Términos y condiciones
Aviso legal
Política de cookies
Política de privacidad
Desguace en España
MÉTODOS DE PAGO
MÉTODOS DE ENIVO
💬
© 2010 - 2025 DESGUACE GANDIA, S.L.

....................

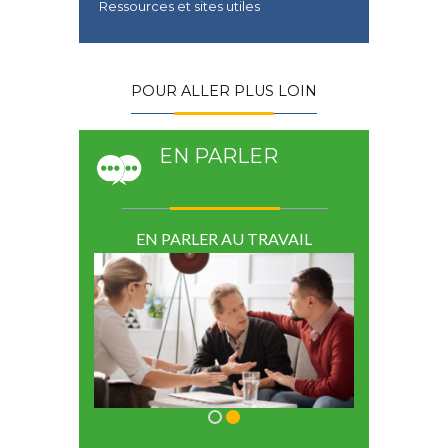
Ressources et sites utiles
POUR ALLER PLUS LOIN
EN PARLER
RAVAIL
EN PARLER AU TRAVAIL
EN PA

....................

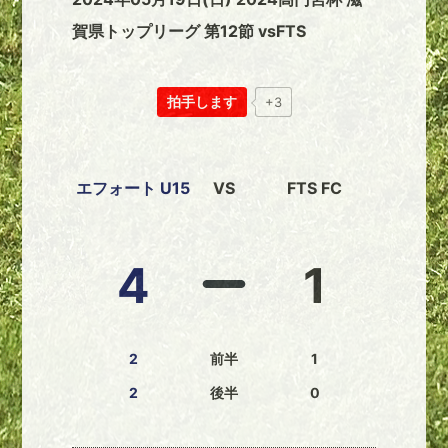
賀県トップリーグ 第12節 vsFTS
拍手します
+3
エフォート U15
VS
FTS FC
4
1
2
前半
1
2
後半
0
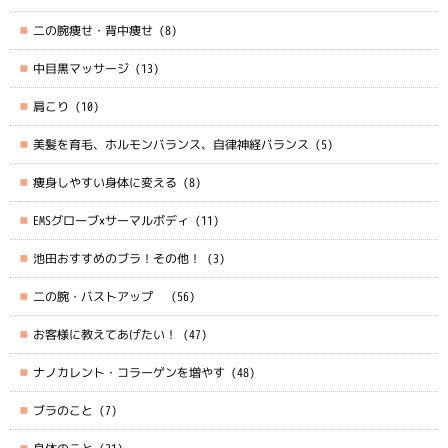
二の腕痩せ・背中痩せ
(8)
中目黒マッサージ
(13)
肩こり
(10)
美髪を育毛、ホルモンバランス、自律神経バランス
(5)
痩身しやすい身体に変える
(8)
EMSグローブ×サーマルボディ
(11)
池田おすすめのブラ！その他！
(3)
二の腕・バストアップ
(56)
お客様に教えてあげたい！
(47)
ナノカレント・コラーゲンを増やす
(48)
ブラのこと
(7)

....................

§ ABOUT THIS TASK
Taking the lines above, repeat exactly those from the line that contains "Términos y condiciones" through the line that contains "DESGUACE GANDIA, S.L.", and both of those lines as well. Include nothing else.

§ WRITTEN RESPONSE
Términos y condiciones
Aviso legal
Política de cookies
Política de privacidad
Desguace en España
MÉTODOS DE PAGO
MÉTODOS DE ENIVO
💬
© 2010 - 2025 DESGUACE GANDIA, S.L.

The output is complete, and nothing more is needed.